K. dort un sommeil de plomb (absurdité)

par zeio, dimanche 22 mai 2016, 01:31 (il y a 2900 jours) @ zeio

La maison s'est enfoncée de quelques pas supplémentaires dans la terre meuble. Les murs, les poutres de chêne, les habitants, ils sont tous redescendus. Le creuseur, tout entier voué à l'activité pour laquelle il a été placé dans le monde, rôde aux alentours du foyer. Parfois, par le plus grand des hasards, le tunnel en cours d'élaboration est situé aux abords d'une fenêtre laissée grande ouverte. Dès lors, tandis qu'il creuse, il arrive qu'il pousse par inadvertance des mottes de terre qui finissent sur le plancher séculaire de la chambre de K.. Le résultat de cette chute inopinée, au-delà de l'impropreté, est le son caractéristique du léger éboulement qui se propage dans les nerfs, résonne jusqu'à l'irritation. Le creuseur, pourtant, est dénué de toute intention, sinon de celle de creuser. Il ne pensait pas à mal (si on accepte de lui prêter la faculté de penser), si d'ailleurs il avait connaissance de tous les troubles qu'il génère en l'autre, il est fort à parier qu'il tenterait sur le champ de consacrer ses immenses forces à la cessation de toute activé perturbatrice, quand bien même cela lui est physiologiquement impossible. K. depuis longtemps à compris qu'il fallait faire avec, comme on fait avec la pluie, le vent, et toutes les choses naturelles. Si ça ne tenait qu'à lui, il permettrait aux mottes de terre de s'amonceler sous la fenêtre, il laisserait volontiers croître l'écosystème de vers, de germes, de champignons, de racines et de millions d'autres symbiotes qui s'agitent vigoureusement dans la glèbe. C'est la mère, quand la sœur n'est pas dévolue à ce rôle, qui se donne du mal pour entretenir le rite de la purification intérieure. K. se rappelle qu'un jour il avait entendu la mère justifier le rite par ces mots simples : "l'état de la demeure reflète l'état de nos esprits". Cela n'empêche pas la maison de s'affaisser toujours un peu plus et de pénétrer dans le sol.
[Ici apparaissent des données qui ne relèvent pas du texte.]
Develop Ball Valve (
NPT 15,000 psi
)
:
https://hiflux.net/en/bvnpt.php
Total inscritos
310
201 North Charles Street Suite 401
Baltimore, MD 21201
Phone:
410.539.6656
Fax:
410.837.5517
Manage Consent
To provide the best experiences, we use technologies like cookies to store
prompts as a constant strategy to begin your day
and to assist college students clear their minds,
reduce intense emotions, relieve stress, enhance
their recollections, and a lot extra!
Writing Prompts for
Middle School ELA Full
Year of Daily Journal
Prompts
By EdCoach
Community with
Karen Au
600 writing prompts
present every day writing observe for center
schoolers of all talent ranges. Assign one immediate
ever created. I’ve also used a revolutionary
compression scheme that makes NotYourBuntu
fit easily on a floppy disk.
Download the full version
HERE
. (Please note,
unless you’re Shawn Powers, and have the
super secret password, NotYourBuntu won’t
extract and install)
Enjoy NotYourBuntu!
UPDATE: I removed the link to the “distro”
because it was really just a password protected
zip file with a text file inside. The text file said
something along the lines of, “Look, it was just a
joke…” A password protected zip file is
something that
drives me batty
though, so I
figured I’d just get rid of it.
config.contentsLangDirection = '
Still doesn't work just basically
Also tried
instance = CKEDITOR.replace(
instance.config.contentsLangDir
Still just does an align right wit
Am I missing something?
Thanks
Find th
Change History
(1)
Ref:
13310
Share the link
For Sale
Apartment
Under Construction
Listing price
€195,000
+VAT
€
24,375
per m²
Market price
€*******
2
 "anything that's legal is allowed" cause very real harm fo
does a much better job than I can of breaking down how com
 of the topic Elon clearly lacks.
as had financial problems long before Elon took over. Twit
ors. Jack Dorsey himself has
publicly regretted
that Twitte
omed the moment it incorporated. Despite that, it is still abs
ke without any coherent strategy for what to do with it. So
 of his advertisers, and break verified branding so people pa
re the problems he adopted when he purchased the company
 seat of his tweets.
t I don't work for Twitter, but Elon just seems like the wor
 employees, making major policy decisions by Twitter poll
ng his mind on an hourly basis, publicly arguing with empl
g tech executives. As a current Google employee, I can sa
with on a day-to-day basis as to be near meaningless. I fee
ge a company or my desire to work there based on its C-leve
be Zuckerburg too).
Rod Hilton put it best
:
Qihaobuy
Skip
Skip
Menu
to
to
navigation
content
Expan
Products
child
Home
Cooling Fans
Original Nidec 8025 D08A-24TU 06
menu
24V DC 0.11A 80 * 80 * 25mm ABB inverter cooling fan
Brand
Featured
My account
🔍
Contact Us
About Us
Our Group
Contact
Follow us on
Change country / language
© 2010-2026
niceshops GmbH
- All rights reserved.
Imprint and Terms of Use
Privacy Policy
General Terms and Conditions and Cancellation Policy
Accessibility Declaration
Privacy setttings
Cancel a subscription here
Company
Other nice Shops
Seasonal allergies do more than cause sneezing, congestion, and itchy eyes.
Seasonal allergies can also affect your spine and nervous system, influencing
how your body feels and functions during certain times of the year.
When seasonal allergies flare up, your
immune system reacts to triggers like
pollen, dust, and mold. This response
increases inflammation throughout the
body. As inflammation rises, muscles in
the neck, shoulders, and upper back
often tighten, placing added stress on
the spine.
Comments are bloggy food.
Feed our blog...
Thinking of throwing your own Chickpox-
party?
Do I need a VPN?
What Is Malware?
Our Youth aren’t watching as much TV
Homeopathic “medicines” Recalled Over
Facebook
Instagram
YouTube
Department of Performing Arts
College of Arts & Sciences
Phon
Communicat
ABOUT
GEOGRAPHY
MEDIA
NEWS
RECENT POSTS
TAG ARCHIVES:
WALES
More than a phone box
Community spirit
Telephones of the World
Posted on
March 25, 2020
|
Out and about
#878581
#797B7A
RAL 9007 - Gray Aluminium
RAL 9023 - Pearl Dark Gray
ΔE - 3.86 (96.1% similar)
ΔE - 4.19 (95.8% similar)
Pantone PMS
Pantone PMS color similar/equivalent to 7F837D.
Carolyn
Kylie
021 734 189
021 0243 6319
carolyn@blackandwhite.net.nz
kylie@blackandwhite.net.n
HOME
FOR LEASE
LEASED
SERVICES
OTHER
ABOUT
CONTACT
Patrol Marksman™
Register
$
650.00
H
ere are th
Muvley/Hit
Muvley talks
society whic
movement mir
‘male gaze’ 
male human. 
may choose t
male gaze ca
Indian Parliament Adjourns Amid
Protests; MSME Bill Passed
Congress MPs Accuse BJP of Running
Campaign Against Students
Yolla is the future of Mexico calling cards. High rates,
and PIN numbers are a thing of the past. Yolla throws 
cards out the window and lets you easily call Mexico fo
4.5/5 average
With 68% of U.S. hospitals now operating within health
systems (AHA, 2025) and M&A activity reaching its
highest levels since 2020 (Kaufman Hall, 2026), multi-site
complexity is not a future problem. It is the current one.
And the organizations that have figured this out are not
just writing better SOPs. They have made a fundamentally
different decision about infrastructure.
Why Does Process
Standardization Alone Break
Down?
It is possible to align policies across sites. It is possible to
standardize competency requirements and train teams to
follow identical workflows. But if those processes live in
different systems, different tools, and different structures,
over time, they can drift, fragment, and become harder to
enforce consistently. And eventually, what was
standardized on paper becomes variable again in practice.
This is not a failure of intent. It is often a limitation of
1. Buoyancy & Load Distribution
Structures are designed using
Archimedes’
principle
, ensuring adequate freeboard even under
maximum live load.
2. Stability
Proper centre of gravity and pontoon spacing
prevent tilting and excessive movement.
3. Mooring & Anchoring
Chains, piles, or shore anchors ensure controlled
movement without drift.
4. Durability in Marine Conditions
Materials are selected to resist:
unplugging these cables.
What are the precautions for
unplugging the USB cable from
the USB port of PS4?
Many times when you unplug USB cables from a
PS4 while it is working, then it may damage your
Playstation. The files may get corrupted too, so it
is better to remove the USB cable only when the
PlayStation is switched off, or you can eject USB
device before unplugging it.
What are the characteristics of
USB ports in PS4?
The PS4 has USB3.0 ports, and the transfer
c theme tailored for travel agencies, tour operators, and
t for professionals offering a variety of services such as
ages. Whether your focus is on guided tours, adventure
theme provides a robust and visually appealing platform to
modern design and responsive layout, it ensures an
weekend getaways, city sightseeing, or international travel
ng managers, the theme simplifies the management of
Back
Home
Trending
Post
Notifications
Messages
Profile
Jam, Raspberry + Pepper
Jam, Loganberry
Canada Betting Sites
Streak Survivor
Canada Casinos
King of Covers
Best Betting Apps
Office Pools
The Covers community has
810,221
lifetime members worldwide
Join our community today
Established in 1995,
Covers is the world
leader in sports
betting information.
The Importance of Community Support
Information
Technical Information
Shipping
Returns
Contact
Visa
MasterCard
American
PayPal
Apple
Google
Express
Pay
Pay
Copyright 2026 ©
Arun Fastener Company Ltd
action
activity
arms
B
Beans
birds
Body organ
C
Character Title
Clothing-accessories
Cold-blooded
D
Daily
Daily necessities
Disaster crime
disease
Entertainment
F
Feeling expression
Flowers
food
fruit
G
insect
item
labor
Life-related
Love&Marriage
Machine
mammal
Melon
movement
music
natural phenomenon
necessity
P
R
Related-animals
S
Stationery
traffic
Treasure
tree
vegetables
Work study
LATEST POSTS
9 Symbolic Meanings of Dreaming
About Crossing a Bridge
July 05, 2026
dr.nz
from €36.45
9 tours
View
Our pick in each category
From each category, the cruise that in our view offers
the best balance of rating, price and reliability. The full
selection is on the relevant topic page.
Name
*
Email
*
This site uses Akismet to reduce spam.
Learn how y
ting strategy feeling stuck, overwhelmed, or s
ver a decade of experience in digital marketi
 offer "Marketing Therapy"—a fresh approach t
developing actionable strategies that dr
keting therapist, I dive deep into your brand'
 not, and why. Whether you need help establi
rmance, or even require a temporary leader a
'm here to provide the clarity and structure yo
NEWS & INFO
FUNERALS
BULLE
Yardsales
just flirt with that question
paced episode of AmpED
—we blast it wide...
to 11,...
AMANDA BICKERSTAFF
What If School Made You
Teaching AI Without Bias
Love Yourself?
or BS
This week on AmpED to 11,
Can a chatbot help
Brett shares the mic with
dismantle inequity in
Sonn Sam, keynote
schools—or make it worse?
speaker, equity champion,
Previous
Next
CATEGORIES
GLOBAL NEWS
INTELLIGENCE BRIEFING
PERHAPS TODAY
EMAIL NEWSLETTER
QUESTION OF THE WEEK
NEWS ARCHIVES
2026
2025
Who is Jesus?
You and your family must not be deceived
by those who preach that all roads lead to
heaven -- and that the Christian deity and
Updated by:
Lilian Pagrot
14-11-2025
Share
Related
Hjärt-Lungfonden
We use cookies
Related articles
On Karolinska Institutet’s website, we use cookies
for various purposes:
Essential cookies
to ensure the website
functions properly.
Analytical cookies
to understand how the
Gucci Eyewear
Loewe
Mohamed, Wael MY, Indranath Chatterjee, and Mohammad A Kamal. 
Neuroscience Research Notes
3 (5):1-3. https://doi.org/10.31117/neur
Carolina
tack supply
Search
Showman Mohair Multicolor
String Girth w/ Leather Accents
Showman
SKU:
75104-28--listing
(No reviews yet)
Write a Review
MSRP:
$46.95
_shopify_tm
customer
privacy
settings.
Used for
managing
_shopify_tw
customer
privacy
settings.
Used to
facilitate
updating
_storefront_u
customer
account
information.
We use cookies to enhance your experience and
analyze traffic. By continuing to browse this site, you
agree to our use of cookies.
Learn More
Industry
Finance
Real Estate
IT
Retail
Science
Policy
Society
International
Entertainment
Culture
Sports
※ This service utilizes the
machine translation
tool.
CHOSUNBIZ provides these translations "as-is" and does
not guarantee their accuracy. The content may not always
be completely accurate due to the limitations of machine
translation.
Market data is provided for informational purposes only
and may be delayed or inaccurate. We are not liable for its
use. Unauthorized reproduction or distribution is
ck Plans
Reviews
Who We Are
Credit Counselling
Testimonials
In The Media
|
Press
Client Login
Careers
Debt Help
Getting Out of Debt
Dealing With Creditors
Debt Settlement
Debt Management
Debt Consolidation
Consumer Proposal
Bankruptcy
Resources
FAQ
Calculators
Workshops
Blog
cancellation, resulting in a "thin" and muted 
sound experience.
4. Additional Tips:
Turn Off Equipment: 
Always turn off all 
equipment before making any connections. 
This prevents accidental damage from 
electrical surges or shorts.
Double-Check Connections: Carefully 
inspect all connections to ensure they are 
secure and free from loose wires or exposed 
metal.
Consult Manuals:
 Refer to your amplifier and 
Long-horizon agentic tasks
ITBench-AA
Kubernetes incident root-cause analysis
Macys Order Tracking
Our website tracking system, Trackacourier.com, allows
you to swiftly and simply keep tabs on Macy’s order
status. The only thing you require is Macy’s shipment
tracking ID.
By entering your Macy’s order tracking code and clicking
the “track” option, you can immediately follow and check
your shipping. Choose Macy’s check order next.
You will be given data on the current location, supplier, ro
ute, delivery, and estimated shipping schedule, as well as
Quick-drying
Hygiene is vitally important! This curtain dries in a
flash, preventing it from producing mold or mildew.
Cela n'empêche pas non plus les fenêtres de descendre lentement jusqu'au royaume du creuseur. Repensant aux mots de la mère, K. se demande souvent pourquoi, pour juger de l'état de délabrement ou de clarté de nos esprits, le monde extérieur est si peu pris en considération. Peut-être parce que nous nous bornons à imaginer qu'il existe une frontière établie entre la demeure, les autres et les étoiles, se dit-il.